- Born: October 15, 1867 Cumberland County, Virginia, U.S.
- Died: February 2, 1942 (aged 74) New York, U.S.
- Occupation: Dressmaker

= Fannie Criss =

African-American designer

Fannie Criss (October 15, 1867 — February 2, 1942) was a late 19th-century and 20th-century African-American designer who specialized in hand-made dresses and gowns for elite patrons in Richmond, Virginia and New York City.

== Early life ==
Fannie Criss was born free in 1866 in Cumberland County, Virginia, to Samuel and Adeline Criss, who were formerly enslaved. She was one of the couple's seven children and their first child born after they had attained their freedom. The family later moved to Richmond, where Criss listed herself as a dressmaker in the classified business section of the city directory; of the 132 women listed as dressmakers in 1902, 112 were white and 20 were Black.

== Career ==
Criss learned the art of dressmaking from her mother and later passed on her skills by offering a program in the Richmond area for young women to develop their sewing skills. She started as a seamstress who traveled home to home, as many did. Criss became the city's most celebrated designer in the early 1900s, charging up to $200 for her elegant, handmade dresses.

With the help of her housekeeper and two or three young women, Criss designed dresses for the white elite in Richmond. Criss was well respected by her patrons and was well known for her beautifully designed wedding gowns. Criss's elite client list was made up of New York's most respected families. The second day dress, designed by Criss in 1896 and worn in the Richmond high society wedding of Miss Ellen Clark to Mr. Gordon Wallace, was donated to the Valentine Museum in Richmond, which has the second largest collection of period costumes in the United States.

During Criss' rise in notoriety, she adopted the professional title 'modiste,' which established and solidified her as an African American creative professional, during a time in which legislation provided barriers for progressing Black businesses.

A wool two-part dress of Criss's was featured at the "Pretty Powerful: Fashion and Virginia Women" exhibit in Richmond, Virginia, from May 2018 until January 2019.

=== Notable clients ===
Maggie L. Walker, the first Black woman bank founder and president of St. Luke's Penny Thrift Saving Bank, was a neighbor on West Leigh Street in Richmond and became one of Criss's many wealthy clients. Outside of a professional client relationship, Walker openly and actively supported Criss' work and openly critiqued the lack of communal support among Black entrepreneurs at the time.

Gloria Swanson, who was once the highest paid actress in Hollywood, was one of her more prominent clients.

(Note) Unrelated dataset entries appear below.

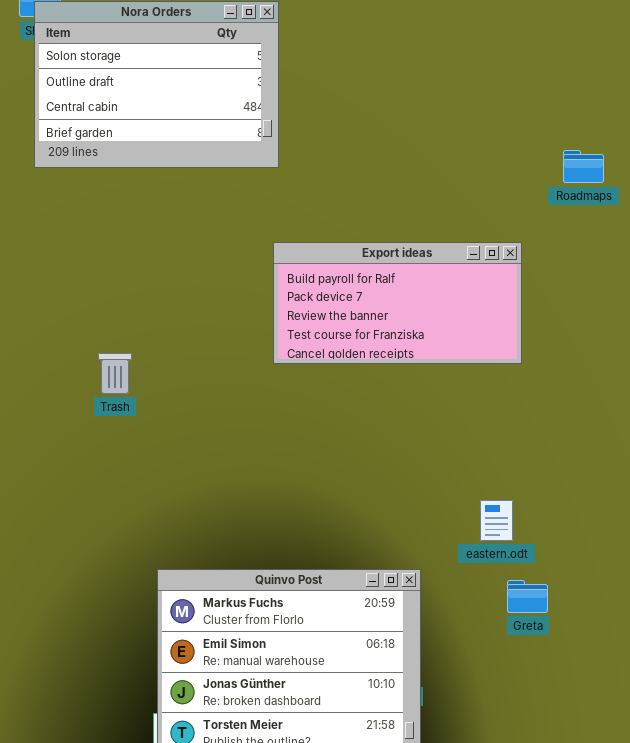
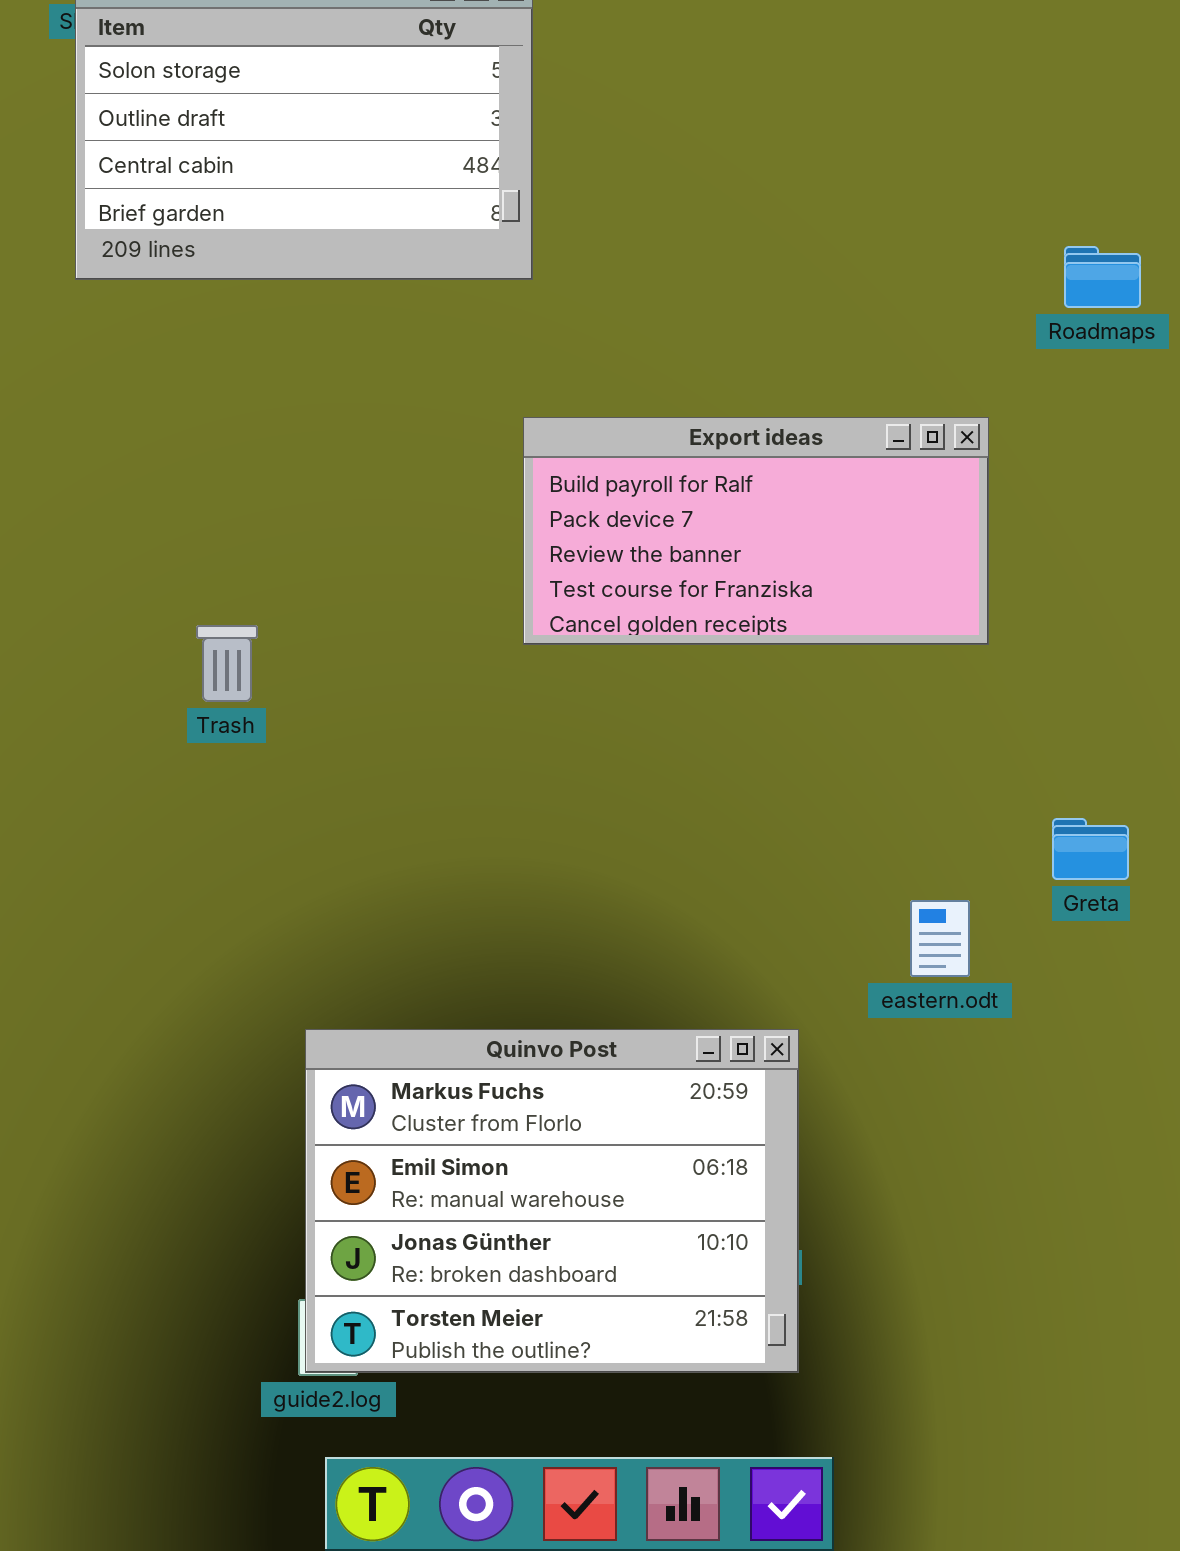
Greta: [507,580,548,613] -> [1052,818,1129,880], moved

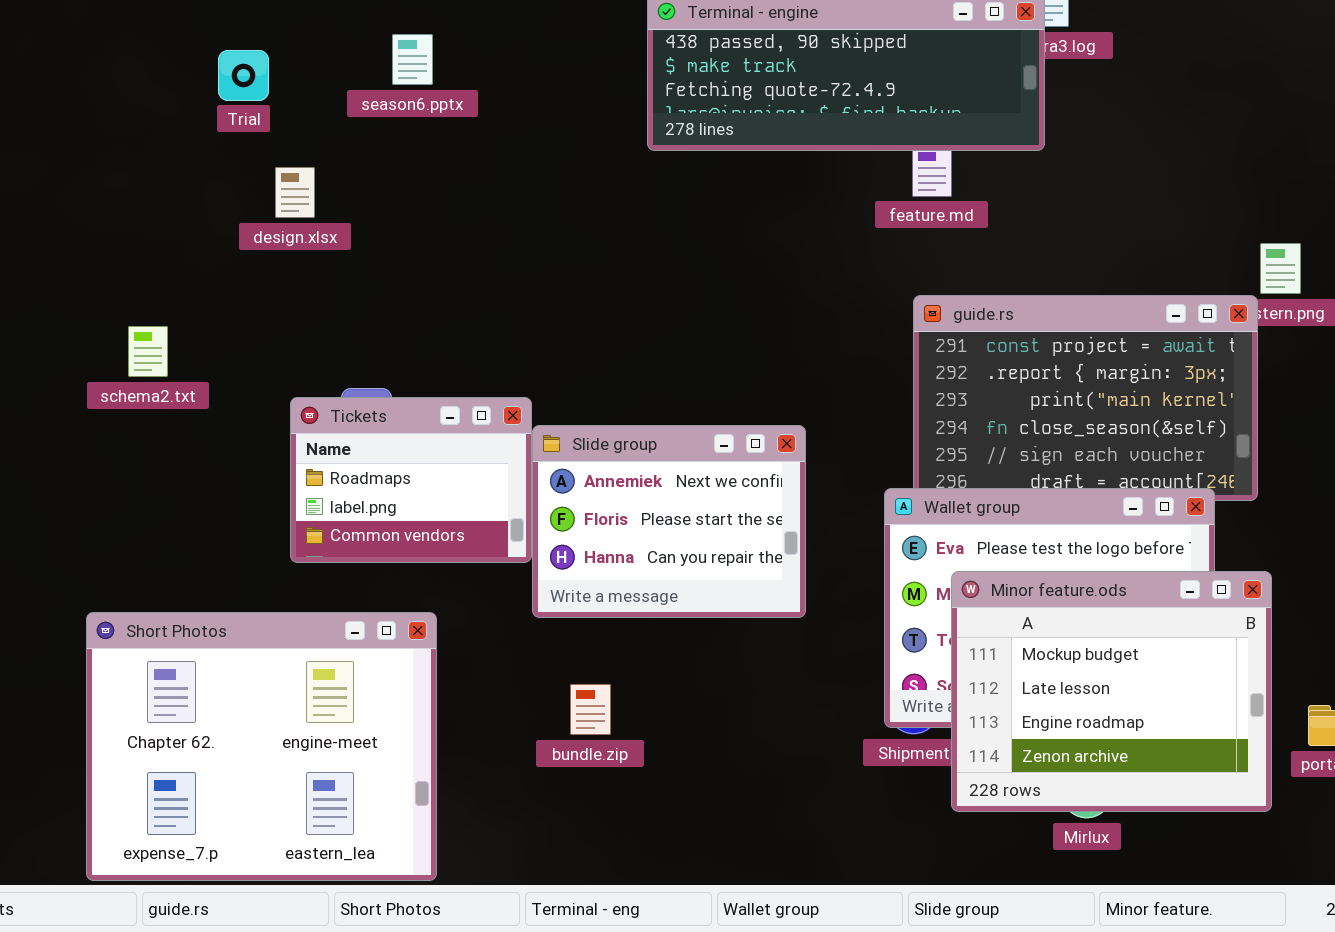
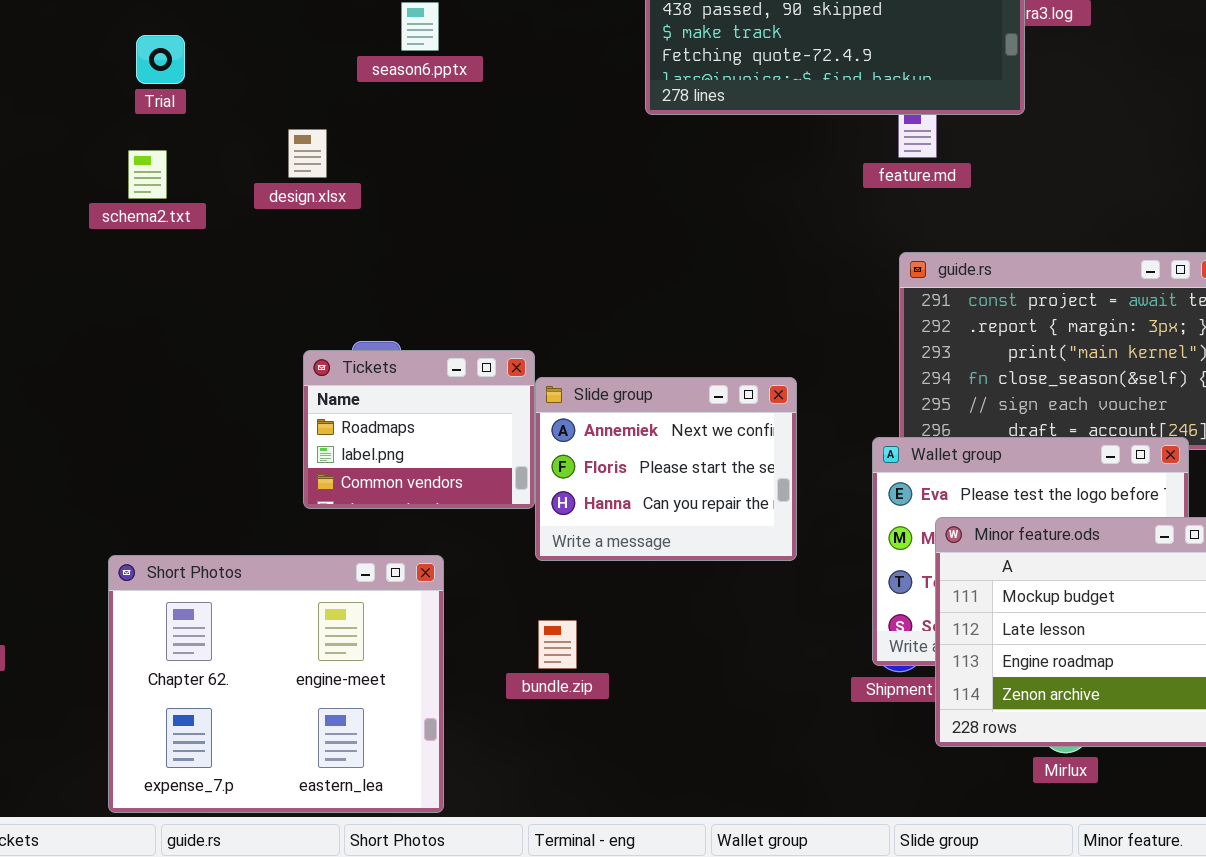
Trial: [218,50,269,101] -> [136,35,185,84], moved
schema2.txt: [128,326,168,377] -> [128,150,167,199], moved
bundle.zip: [570,684,611,735] -> [538,620,577,669], moved

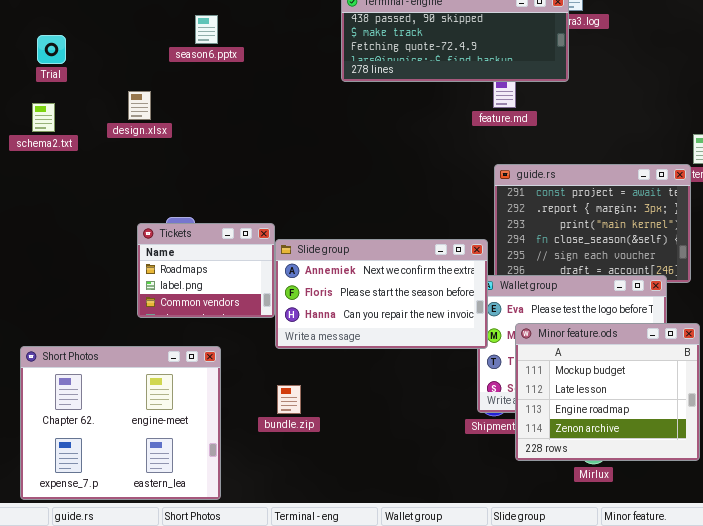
Slide group: [535,377,797,561] -> [275,239,488,349], resized

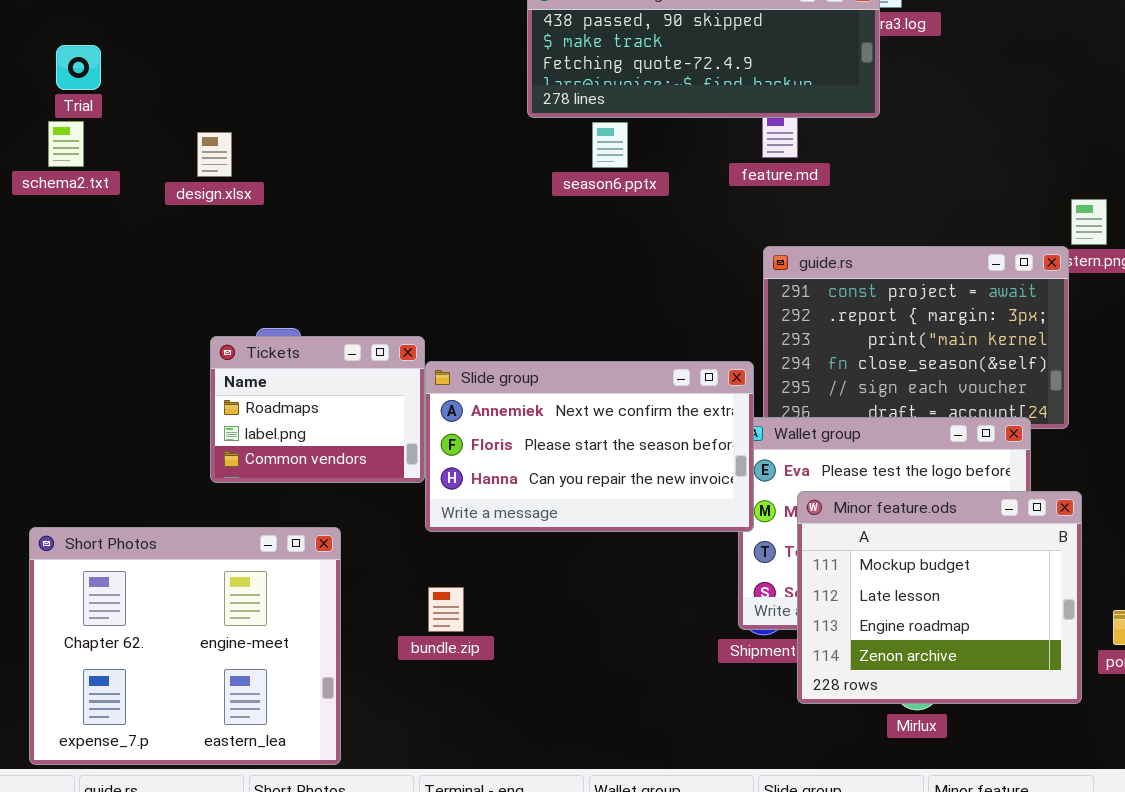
season6.pptx: [195,15,218,44] -> [592,122,628,168], moved
schema2.txt: [32,103,55,132] -> [48,121,84,167], moved

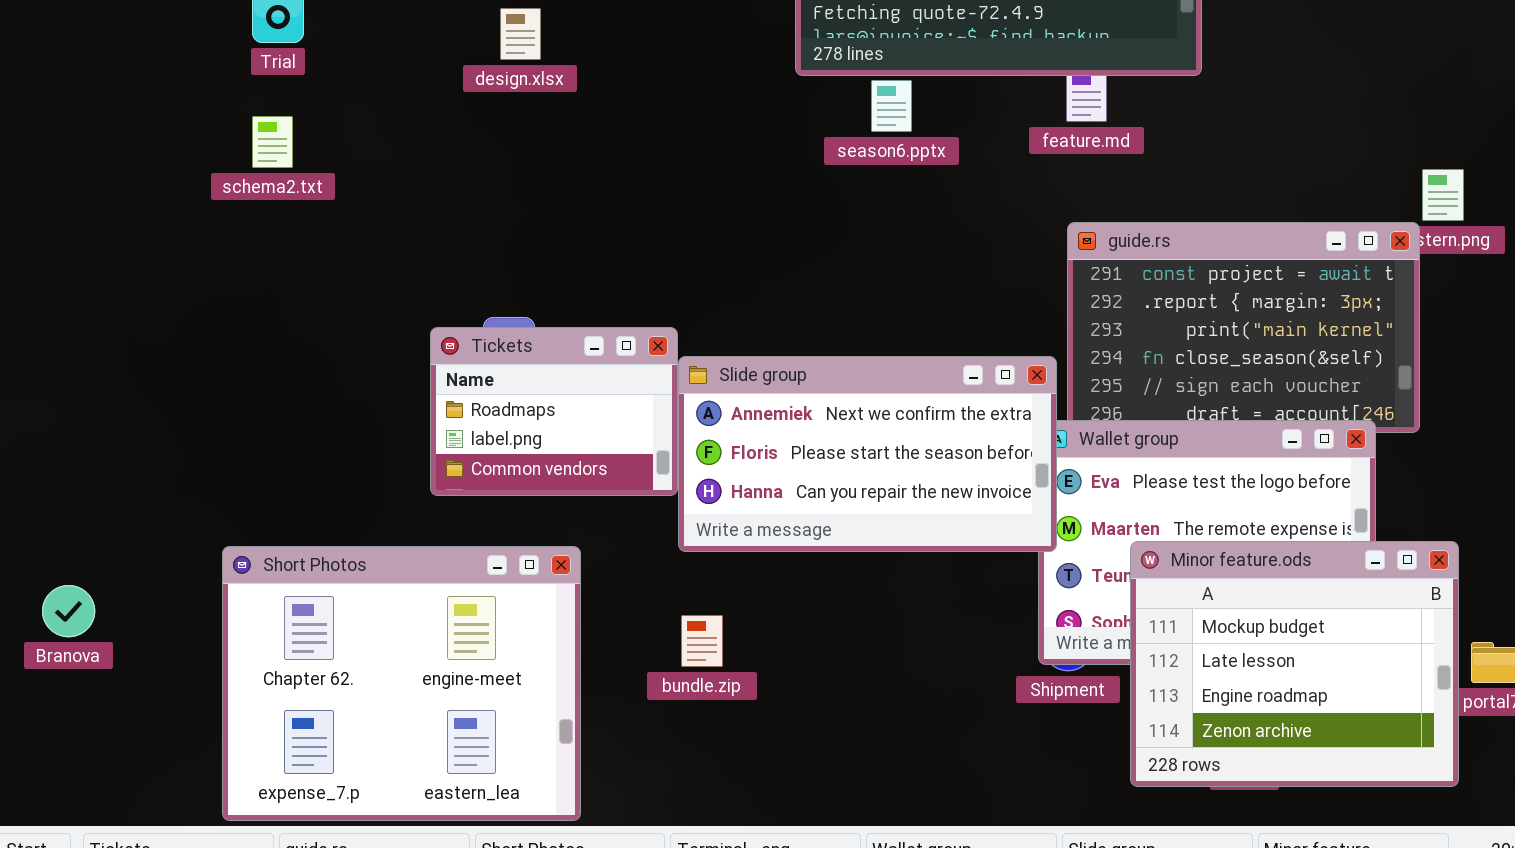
schema2.txt: [48,121,84,167] -> [252,116,293,168], moved
design.xlsx: [197,132,232,177] -> [500,8,541,60], moved
Minor feature.ods: [797,491,1082,704] -> [1130,541,1459,787], moved

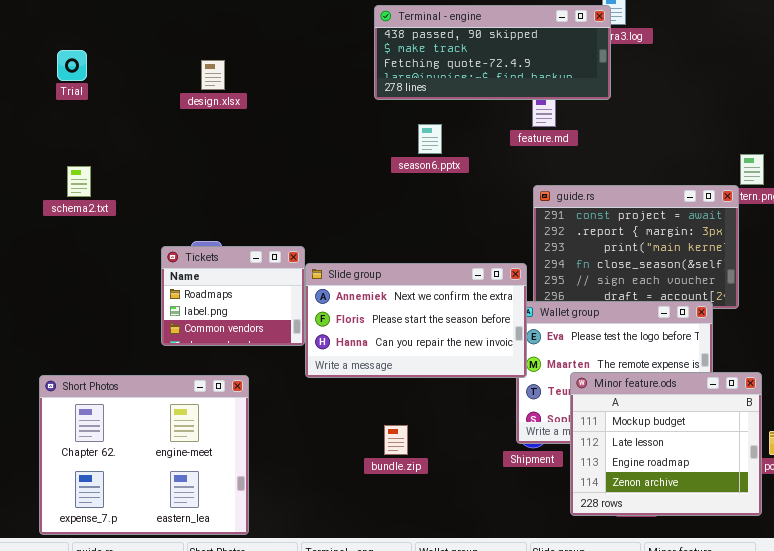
season6.pptx: [871,80,912,132] -> [418,124,442,154], moved
schema2.txt: [252,116,293,168] -> [67,166,91,197], moved
bundle.zip: [681,615,723,667] -> [384,425,408,455], moved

Criss was neighbors with Sara Breedlove Walker, better known as Madam C. J. Walker, with whom she also enjoyed a close friendship. Criss also designed dresses for Walker's daughter A'Lelia Bundles.

== Personal life ==
Criss married William Thornton Payne in 1895 and purchased a home on West Leigh Street, located in an affluent area in Richmond. Criss operated her dressmaking business from this location, although she often took trips to the fashion hub of New York to acquire luxury materials and contemporary patterns. According to the 1900 and 1920 Federal Censuses, Criss and Payne are placed at 1012 West Leigh Street and 106 East Leigh Street, respectively. This is important to note because homes built on this street were considered highly sough after by Black professionals.

Criss's marriage to Payne did not last long and she later married William White and the couple relocated to New York City around 1918, acquiring a brownstone townhouse in the Harlem neighborhood at 219 West 137th Street.

Criss continued to operate her dressmaking business from this location, which thrived as she began to design for wealthy black women, Broadway stars and movie actresses. Criss's flamboyant and free spirited personality made her home in New York "which was filled with nice furniture and lots of silver and pretty things" a haven for the city's most influential Blacks.

Fannie Criss died on February 2, 1942, at the age of 76 in New York.